* [Consignes de l'exercice]
• A. Recopiez fidèlement un passage du texte sur M'hamed Boucetta : commencez aux mots qui contiennent « Il y a cinq » et arrêtez-vous après « grand parti nationaliste. ».
• B. Renvoyez chaque ligne des enregistrements qui contient la chaîne « курса », en tenant compte de la casse.

Rédigé par Jamal Hajjam Jeudi 17 Février 2022

Il y a cinq ans, les Istiqlaliens pleuraient leur leader charismatique, Maître M’hamed Boucetta, dont la sagesse a forcé le respect des adversaires politiques avant les alliés, décédé le soir du vendredi 17 février 2017 à Rabat à l’âge de 92 ans et inhumé dimanche 19 février à Marrakech, sa ville natale.



Commémoration : Me Boucetta, l’homme dont le parcours se confond avec celui de l’Istiqlal
Celui qui a incarné, depuis 1974, année de prise de ses fonctions à la tête de l’Istiqlal jusqu’à son retrait volontaire de la scène politique en 1998, le porte-flambeau de la lutte pour la défense des constantes de la Nation et des principes et valeurs que l’Istiqlal porte et partage avec tous les Marocains, s’en est allé à un moment crucial de la vie de ce grand parti nationaliste.

Le successeur du Zaïm Allal El Fassi laisse derrière lui un patrimoine riche en hauts faits et en actions militantes menées avec abnégation au service de la promotion de l’Islam tolérant, du soutien à la monarchie constitutionnelle, de la défense de l’intégrité territoriale et de la consécration de la démocratie garante de progrès et de développement.

* [Jeu de données]
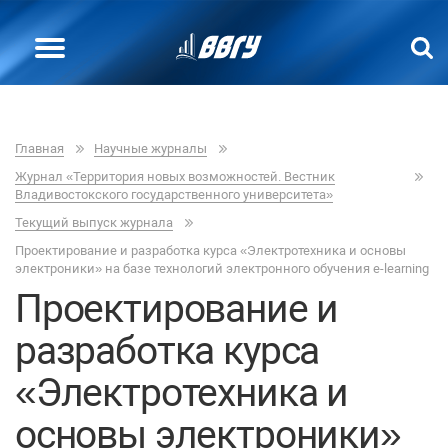
Главная
Научные журналы
Журнал «Территория новых возможностей. Вестник
Владивостокского государственного университета»
Текущий выпуск журнала
Проектирование и разработка курса «Электротехника и основы
электроники» на базе технологий электронного обучения e-learning
Проектирование и
разработка курса
«Электротехника и
основы электроники»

* [Corrigé des consignes]
• A.
Il y a cinq ans, les Istiqlaliens pleuraient leur leader charismatique, Maître M’hamed Boucetta, dont la sagesse a forcé le respect des adversaires politiques avant les alliés, décédé le soir du vendredi 17 février 2017 à Rabat à l’âge de 92 ans et inhumé dimanche 19 février à Marrakech, sa ville natale.



Commémoration : Me Boucetta, l’homme dont le parcours se confond avec celui de l’Istiqlal
Celui qui a incarné, depuis 1974, année de prise de ses fonctions à la tête de l’Istiqlal jusqu’à son retrait volontaire de la scène politique en 1998, le porte-flambeau de la lutte pour la défense des constantes de la Nation et des principes et valeurs que l’Istiqlal porte et partage avec tous les Marocains, s’en est allé à un moment crucial de la vie de ce grand parti nationaliste.

• B.
Проектирование и разработка курса «Электротехника и основы
разработка курса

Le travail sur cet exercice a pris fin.